Backgroud: Cognitive biases and personality traits (aversion to risk or ambiguity) may lead to diagnostic inaccuracies and medical errors resulting in mismanagement or inadequate utilization of resources. We conducted a systematic review with four objectives: 1) to identify the most common cognitive biases, 2) to evaluate the influence of cognitive biases on diagnostic accuracy or management errors, 3) to determine their impact on patient outcomes, and 4) to identify literature gaps.

Methods: We searched MEDLINE and the Cochrane Library databases for relevant articles on cognitive biases from 1980 to May 2015. We included studies conducted in physicians that evaluated at least one cognitive factor using case-vignettes or real scenarios and reported an associated outcome written in English. Data quality was assessed by the Newcastle-Ottawa scale. Among 114 publications, 20 studies comprising 6810 physicians met the inclusion criteria. Nineteen cognitive biases were identified.

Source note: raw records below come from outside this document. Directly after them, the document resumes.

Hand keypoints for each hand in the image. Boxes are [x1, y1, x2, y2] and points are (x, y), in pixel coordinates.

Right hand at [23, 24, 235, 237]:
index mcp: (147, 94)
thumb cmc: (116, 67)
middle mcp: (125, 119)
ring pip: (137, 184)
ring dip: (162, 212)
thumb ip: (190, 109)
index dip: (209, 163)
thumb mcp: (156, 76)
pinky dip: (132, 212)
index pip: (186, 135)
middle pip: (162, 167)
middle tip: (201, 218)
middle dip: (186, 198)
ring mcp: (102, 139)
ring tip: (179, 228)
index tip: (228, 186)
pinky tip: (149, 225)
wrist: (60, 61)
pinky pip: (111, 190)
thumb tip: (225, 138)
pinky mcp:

Results: All studies found at least one cognitive bias or personality trait to affect physicians. Overconfidence, lower tolerance to risk, the anchoring effect, and information and availability biases were associated with diagnostic inaccuracies in 36.5 to 77 % of case-scenarios. Five out of seven (71.4 %) studies showed an association between cognitive biases and therapeutic or management errors. Of two (10 %) studies evaluating the impact of cognitive biases or personality traits on patient outcomes, only one showed that higher tolerance to ambiguity was associated with increased medical complications (9.7 % vs 6.5 %; p = .004). Most studies (60 %) targeted cognitive biases in diagnostic tasks, fewer focused on treatment or management (35 %) and on prognosis (10 %). Literature gaps include potentially relevant biases (e.g. aggregate bias, feedback sanction, hindsight bias) not investigated in the included studies. Moreover, only five (25 %) studies used clinical guidelines as the framework to determine diagnostic or treatment errors. Most studies (n = 12, 60 %) were classified as low quality.

Conclusions: Overconfidence, the anchoring effect, information and availability bias, and tolerance to risk may be associated with diagnostic inaccuracies or suboptimal management. More comprehensive studies are needed to determine the prevalence of cognitive biases and personality traits and their potential impact on physicians' decisions, medical errors, and patient outcomes.

Keywords: Case-scenarios; Cognition; Cognitive bias; Decision making; Personality traits; Physicians; Systematic review

Fonte:
BMC medical informatics and decision making ; 16(1): 138; 2016. DOI: 10.1186/s12911-016-0377-1.